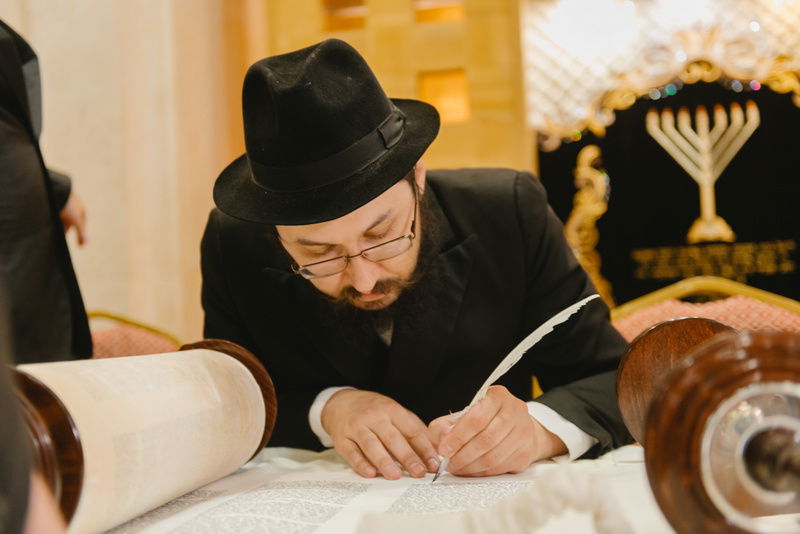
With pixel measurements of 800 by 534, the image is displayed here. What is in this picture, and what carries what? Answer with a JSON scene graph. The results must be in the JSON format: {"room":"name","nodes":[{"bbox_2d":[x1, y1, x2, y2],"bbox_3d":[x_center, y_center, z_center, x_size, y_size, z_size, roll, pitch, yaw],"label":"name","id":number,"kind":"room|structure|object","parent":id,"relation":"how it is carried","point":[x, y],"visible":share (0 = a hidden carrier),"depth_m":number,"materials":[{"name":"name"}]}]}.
{"room":"place of worship","nodes":[
{"label":"place of worship","id":0,"kind":"room"},
{"bbox_2d":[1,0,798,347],"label":"wall","id":1,"kind":"structure","parent":0,"point":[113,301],"depth_m":4.04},
{"bbox_2d":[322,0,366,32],"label":"wall niche","id":2,"kind":"object","parent":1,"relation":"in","point":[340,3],"visible":0.68,"depth_m":4.46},
{"bbox_2d":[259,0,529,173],"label":"wooden panel","id":3,"kind":"object","parent":1,"relation":"attached to","point":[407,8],"visible":0.43,"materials":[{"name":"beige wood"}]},
{"bbox_2d":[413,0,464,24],"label":"wall niche","id":4,"kind":"object","parent":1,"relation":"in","point":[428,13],"visible":0.61,"depth_m":4.40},
{"bbox_2d":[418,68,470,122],"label":"niche","id":5,"kind":"object","parent":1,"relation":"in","point":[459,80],"visible":0.61,"depth_m":4.34,"materials":[{"name":"orange"}]},
{"bbox_2d":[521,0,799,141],"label":"valance","id":6,"kind":"object","parent":1,"relation":"attached to","point":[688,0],"visible":0.73,"depth_m":4.31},
{"bbox_2d":[534,44,799,315],"bbox_3d":[1.256,-0.188,4.044,1.530,1.421,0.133,-3,-2,13],"label":"black panel","id":7,"kind":"object","parent":1,"relation":"attached to","point":[681,220],"visible":0.67,"depth_m":4.08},
{"bbox_2d":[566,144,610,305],"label":"ornament","id":8,"kind":"object","parent":7,"relation":"attached to","point":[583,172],"visible":0.63,"depth_m":3.99,"materials":[{"name":"gold"}]},
{"bbox_2d":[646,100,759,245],"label":"menorah","id":9,"kind":"object","parent":7,"relation":"attached to","point":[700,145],"visible":0.95,"depth_m":3.98,"materials":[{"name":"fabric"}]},
{"bbox_2d":[193,38,635,476],"bbox_3d":[0.019,0.235,1.605,0.644,1.104,0.610,-3,-2,13],"label":"man","id":10,"kind":"object","parent":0,"point":[331,291],"visible":0.9,"depth_m":1.49},
{"bbox_2d":[430,296,597,481],"bbox_3d":[0.129,0.141,1.257,0.172,0.130,0.066,-2,-2,-5],"label":"feather","id":11,"kind":"object","parent":10,"relation":"in","point":[587,299],"visible":0.87,"depth_m":1.26,"materials":[{"name":"white"}]},
{"label":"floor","id":12,"kind":"structure","parent":0,"visible":0},
{"bbox_2d":[0,272,71,533],"bbox_3d":[-0.317,0.077,0.365,0.613,1.041,0.614,-3,-2,-4],"label":"person","id":13,"kind":"object","parent":12,"relation":"on","point":[2,422],"visible":0.93,"depth_m":0.39},
{"bbox_2d":[0,16,92,364],"bbox_3d":[-0.913,0.021,2.107,0.573,1.574,0.682,-3,-2,13],"label":"person","id":14,"kind":"object","parent":12,"relation":"on","point":[8,128],"visible":0.67,"depth_m":2.07},
{"bbox_2d":[85,310,182,359],"bbox_3d":[-0.677,0.518,2.401,0.561,0.813,0.594,-3,-2,13],"label":"chair","id":15,"kind":"object","parent":12,"relation":"on","point":[107,340],"visible":0.14,"depth_m":2.64,"materials":[{"name":"fabric"}]},
{"bbox_2d":[90,444,799,533],"bbox_3d":[-0.087,0.478,0.950,1.676,0.448,1.297,-3,-2,13],"label":"table","id":16,"kind":"object","parent":12,"relation":"on","point":[271,453],"visible":0.33,"depth_m":1.16,"materials":[{"name":"white"}]},
{"bbox_2d":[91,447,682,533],"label":"torah scroll","id":17,"kind":"object","parent":16,"relation":"on","point":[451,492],"visible":0.51,"depth_m":1.08,"materials":[{"name":"white paper"}]},
{"bbox_2d":[7,337,277,533],"bbox_3d":[-0.263,0.167,1.031,0.141,0.160,0.607,-3,-2,13],"label":"scroll","id":18,"kind":"object","parent":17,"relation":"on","point":[232,363],"visible":0.96,"depth_m":0.97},
{"bbox_2d":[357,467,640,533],"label":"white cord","id":19,"kind":"object","parent":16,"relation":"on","point":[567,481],"visible":0.99,"depth_m":0.78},
{"bbox_2d":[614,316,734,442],"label":"scroll roller disc","id":20,"kind":"object","parent":16,"relation":"on","point":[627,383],"visible":0.42,"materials":[{"name":"brown wood"}]},
{"bbox_2d":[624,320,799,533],"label":"torah scroll roller","id":21,"kind":"object","parent":16,"relation":"on","point":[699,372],"visible":0.99,"depth_m":0.72,"materials":[{"name":"brown wood"}]},
{"bbox_2d":[610,277,799,339],"bbox_3d":[0.601,0.458,1.889,0.572,0.871,0.569,-3,-2,13],"label":"chair","id":22,"kind":"object","parent":12,"relation":"on","point":[783,321],"visible":0.21,"depth_m":2.08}
]}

● **Task to carry out**: With no pictures included, write out the entries exactly.

● **Written solution**:
With pixel measurements of 800 by 534, the image is displayed here. What is in this picture, and what carries what? Answer with a JSON scene graph. The results must be in the JSON format: {"room":"name","nodes":[{"bbox_2d":[x1, y1, x2, y2],"bbox_3d":[x_center, y_center, z_center, x_size, y_size, z_size, roll, pitch, yaw],"label":"name","id":number,"kind":"room|structure|object","parent":id,"relation":"how it is carried","point":[x, y],"visible":share (0 = a hidden carrier),"depth_m":number,"materials":[{"name":"name"}]}]}.
{"room":"place of worship","nodes":[
{"label":"place of worship","id":0,"kind":"room"},
{"bbox_2d":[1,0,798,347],"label":"wall","id":1,"kind":"structure","parent":0,"point":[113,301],"depth_m":4.04},
{"bbox_2d":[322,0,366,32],"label":"wall niche","id":2,"kind":"object","parent":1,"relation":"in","point":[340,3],"visible":0.68,"depth_m":4.46},
{"bbox_2d":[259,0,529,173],"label":"wooden panel","id":3,"kind":"object","parent":1,"relation":"attached to","point":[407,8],"visible":0.43,"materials":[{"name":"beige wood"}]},
{"bbox_2d":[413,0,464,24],"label":"wall niche","id":4,"kind":"object","parent":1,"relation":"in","point":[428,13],"visible":0.61,"depth_m":4.40},
{"bbox_2d":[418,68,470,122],"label":"niche","id":5,"kind":"object","parent":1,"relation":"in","point":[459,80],"visible":0.61,"depth_m":4.34,"materials":[{"name":"orange"}]},
{"bbox_2d":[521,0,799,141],"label":"valance","id":6,"kind":"object","parent":1,"relation":"attached to","point":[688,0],"visible":0.73,"depth_m":4.31},
{"bbox_2d":[534,44,799,315],"bbox_3d":[1.256,-0.188,4.044,1.530,1.421,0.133,-3,-2,13],"label":"black panel","id":7,"kind":"object","parent":1,"relation":"attached to","point":[681,220],"visible":0.67,"depth_m":4.08},
{"bbox_2d":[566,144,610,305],"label":"ornament","id":8,"kind":"object","parent":7,"relation":"attached to","point":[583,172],"visible":0.63,"depth_m":3.99,"materials":[{"name":"gold"}]},
{"bbox_2d":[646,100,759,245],"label":"menorah","id":9,"kind":"object","parent":7,"relation":"attached to","point":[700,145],"visible":0.95,"depth_m":3.98,"materials":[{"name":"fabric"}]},
{"bbox_2d":[193,38,635,476],"bbox_3d":[0.019,0.235,1.605,0.644,1.104,0.610,-3,-2,13],"label":"man","id":10,"kind":"object","parent":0,"point":[331,291],"visible":0.9,"depth_m":1.49},
{"bbox_2d":[430,296,597,481],"bbox_3d":[0.129,0.141,1.257,0.172,0.130,0.066,-2,-2,-5],"label":"feather","id":11,"kind":"object","parent":10,"relation":"in","point":[587,299],"visible":0.87,"depth_m":1.26,"materials":[{"name":"white"}]},
{"label":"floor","id":12,"kind":"structure","parent":0,"visible":0},
{"bbox_2d":[0,272,71,533],"bbox_3d":[-0.317,0.077,0.365,0.613,1.041,0.614,-3,-2,-4],"label":"person","id":13,"kind":"object","parent":12,"relation":"on","point":[2,422],"visible":0.93,"depth_m":0.39},
{"bbox_2d":[0,16,92,364],"bbox_3d":[-0.913,0.021,2.107,0.573,1.574,0.682,-3,-2,13],"label":"person","id":14,"kind":"object","parent":12,"relation":"on","point":[8,128],"visible":0.67,"depth_m":2.07},
{"bbox_2d":[85,310,182,359],"bbox_3d":[-0.677,0.518,2.401,0.561,0.813,0.594,-3,-2,13],"label":"chair","id":15,"kind":"object","parent":12,"relation":"on","point":[107,340],"visible":0.14,"depth_m":2.64,"materials":[{"name":"fabric"}]},
{"bbox_2d":[90,444,799,533],"bbox_3d":[-0.087,0.478,0.950,1.676,0.448,1.297,-3,-2,13],"label":"table","id":16,"kind":"object","parent":12,"relation":"on","point":[271,453],"visible":0.33,"depth_m":1.16,"materials":[{"name":"white"}]},
{"bbox_2d":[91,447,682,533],"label":"torah scroll","id":17,"kind":"object","parent":16,"relation":"on","point":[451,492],"visible":0.51,"depth_m":1.08,"materials":[{"name":"white paper"}]},
{"bbox_2d":[7,337,277,533],"bbox_3d":[-0.263,0.167,1.031,0.141,0.160,0.607,-3,-2,13],"label":"scroll","id":18,"kind":"object","parent":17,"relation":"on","point":[232,363],"visible":0.96,"depth_m":0.97},
{"bbox_2d":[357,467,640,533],"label":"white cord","id":19,"kind":"object","parent":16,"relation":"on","point":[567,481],"visible":0.99,"depth_m":0.78},
{"bbox_2d":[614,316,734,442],"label":"scroll roller disc","id":20,"kind":"object","parent":16,"relation":"on","point":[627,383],"visible":0.42,"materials":[{"name":"brown wood"}]},
{"bbox_2d":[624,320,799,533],"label":"torah scroll roller","id":21,"kind":"object","parent":16,"relation":"on","point":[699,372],"visible":0.99,"depth_m":0.72,"materials":[{"name":"brown wood"}]},
{"bbox_2d":[610,277,799,339],"bbox_3d":[0.601,0.458,1.889,0.572,0.871,0.569,-3,-2,13],"label":"chair","id":22,"kind":"object","parent":12,"relation":"on","point":[783,321],"visible":0.21,"depth_m":2.08}
]}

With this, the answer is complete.